They might have been looking to downsize anyways, laying off a team that is no longer needed anymore is an easy way to do that, as sucky as it is.
I overheard a guy on a bus. It seems that he got axed, and that Oracle are slashing a rather wide cut over all java (jvm) development, not just Mission Control.
Agree. I mean what was the alternative here ? 1. Pay them to do nothing. 2. Pay them to do something unrelated to their deep expertise of Java.

By laying them off I think Oracle has made available a large pool of very good java experts for the rest of the companies out there and the best company will derive more mileage from them.

Of course this is assuming that this laying off is in accordance with their contract and Oracle has not put any unreasonable clause that prevents them from working for another company in similar position.

If any of those good people are facing financial hardship I am pretty sure they can ask for help and receive it from wider dev community.

Excellent point.
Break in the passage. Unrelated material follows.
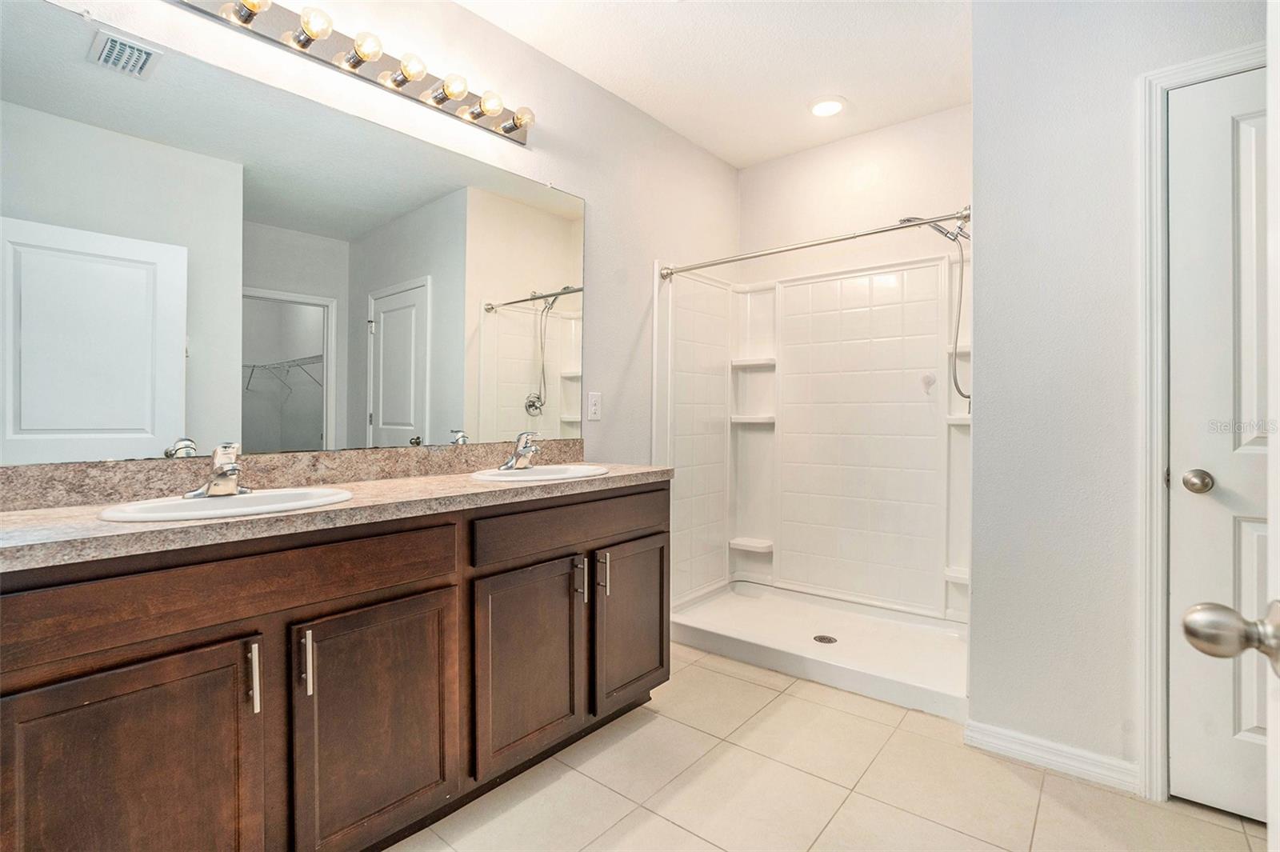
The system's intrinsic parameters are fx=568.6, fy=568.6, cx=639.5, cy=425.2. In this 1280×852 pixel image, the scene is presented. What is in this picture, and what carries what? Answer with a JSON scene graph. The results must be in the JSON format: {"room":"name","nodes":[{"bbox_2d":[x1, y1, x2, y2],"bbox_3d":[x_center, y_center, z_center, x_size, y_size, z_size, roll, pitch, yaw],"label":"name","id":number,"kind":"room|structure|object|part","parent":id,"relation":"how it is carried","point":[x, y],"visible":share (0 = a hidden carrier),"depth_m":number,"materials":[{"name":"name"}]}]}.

I have exactly same thoughts when people claim open source projects are not real 'open source' when Google/Apple/Oracle etc dictate direction. The only way out is then either companies move their employees to work only on internal/closed projects or lay developers off if project is to become real open source.
Perhaps this is a good opportunity to highlight the OpenJ9 team (i.e there is another). IBM is investing in them and the project has been open-sourced under the Eclipse Foundation.

More use of OpenJ9 incentivizes more features, support and more devs being hired.

https://adoptopenjdk.net/?variant=openjdk8-openj9

> Hirt confirmed that of the JMC team, only three were left at Oracle, including himself.

... and then quotes Hirt's statement that, quite clearly, does not say that only three people were left, but merely names three people out of an unstated number possibly larger than three that were left.